Task directions => The records must be retyped exactly, with no pictures included.

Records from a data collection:
++++
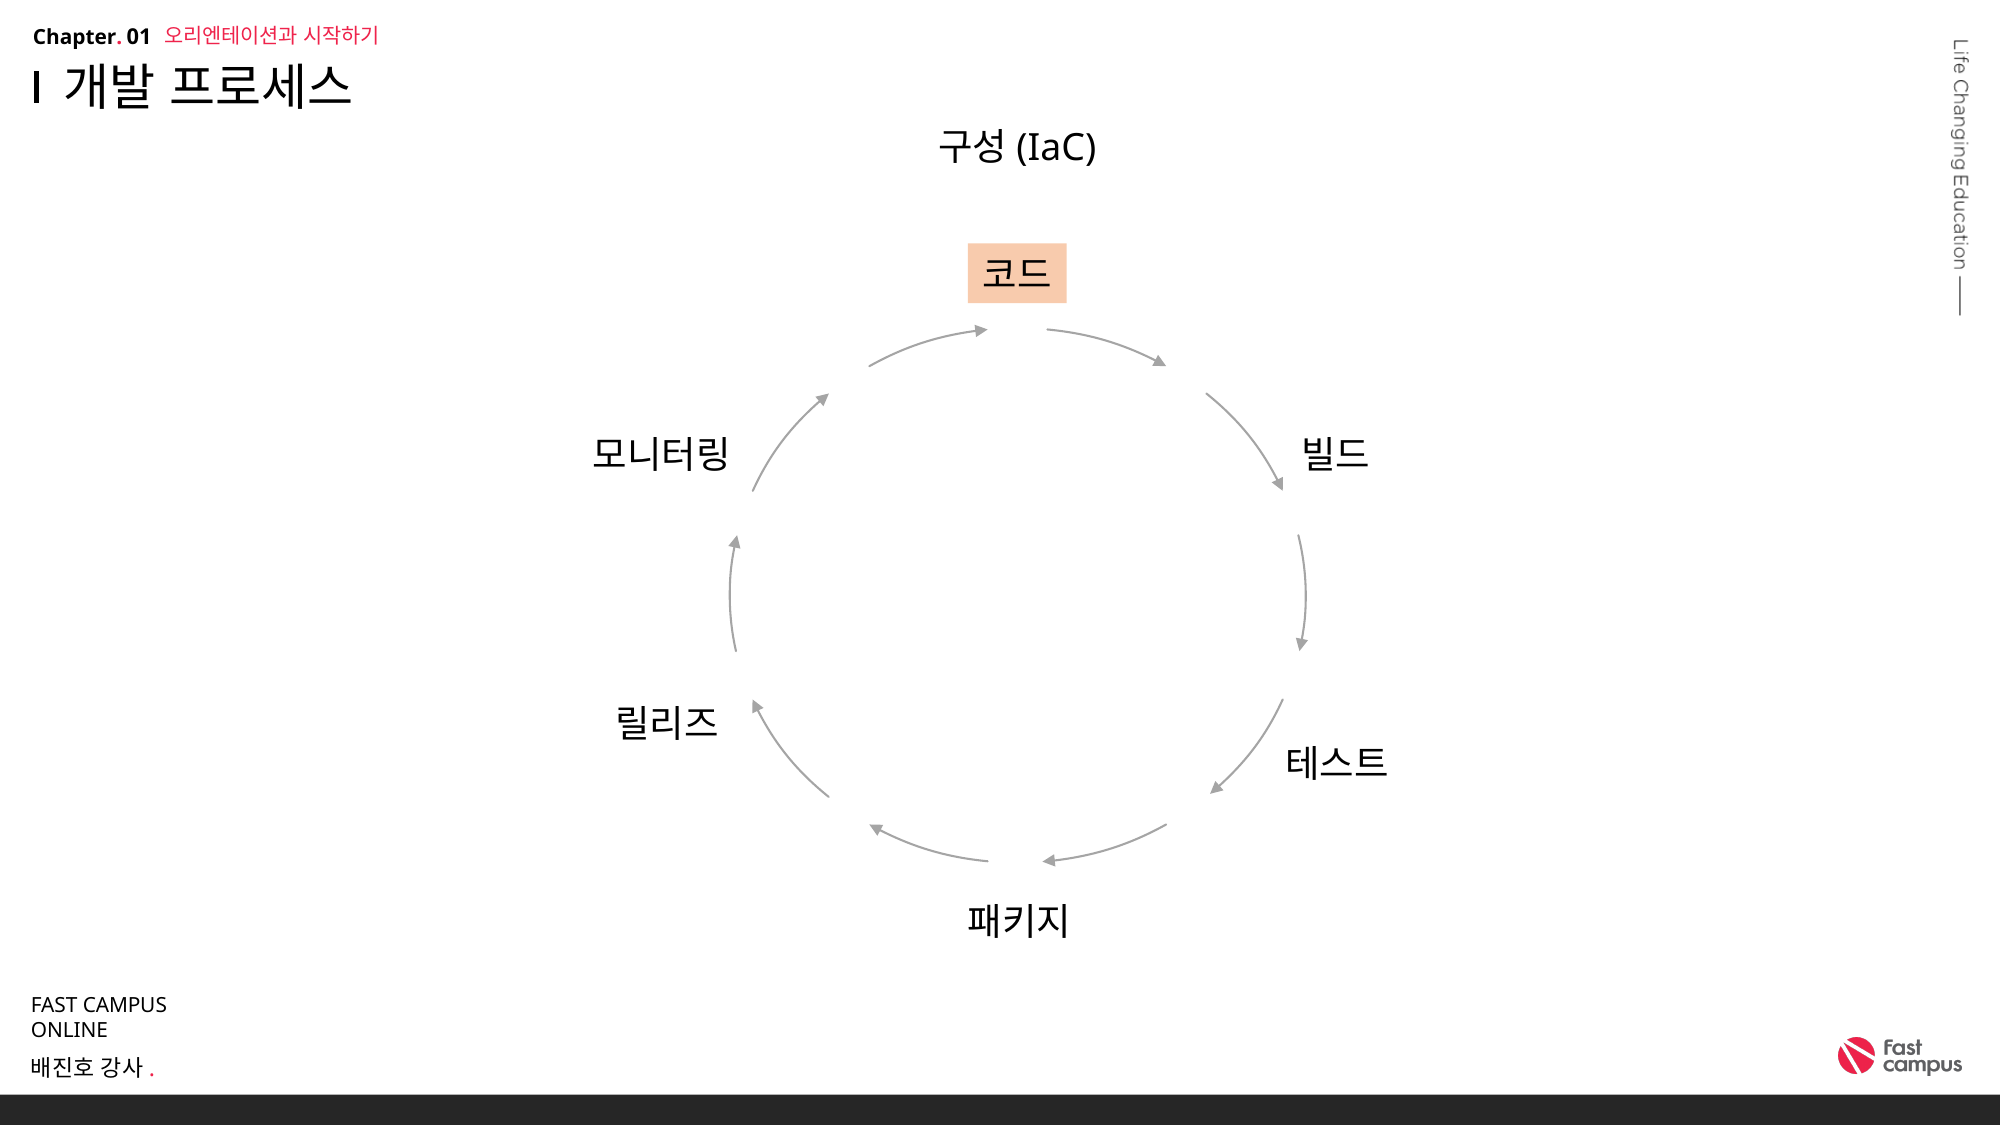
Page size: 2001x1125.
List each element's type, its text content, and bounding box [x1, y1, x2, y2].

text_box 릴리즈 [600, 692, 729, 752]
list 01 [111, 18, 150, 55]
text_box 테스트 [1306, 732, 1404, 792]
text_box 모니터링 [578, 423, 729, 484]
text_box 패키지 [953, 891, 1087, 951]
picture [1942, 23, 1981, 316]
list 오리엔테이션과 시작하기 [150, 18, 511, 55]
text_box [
++++
Response box =>
Page size: 2001x1125.
List each element's type, its text content, and bounding box [x1, y1, x2, y2].

text_box 릴리즈 [600, 692, 729, 752]
list 01 [111, 18, 150, 55]
text_box 테스트 [1306, 732, 1404, 792]
text_box 모니터링 [578, 423, 729, 484]
text_box 패키지 [953, 891, 1087, 951]
picture [1942, 23, 1981, 316]
list 오리엔테이션과 시작하기 [150, 18, 511, 55]
text_box [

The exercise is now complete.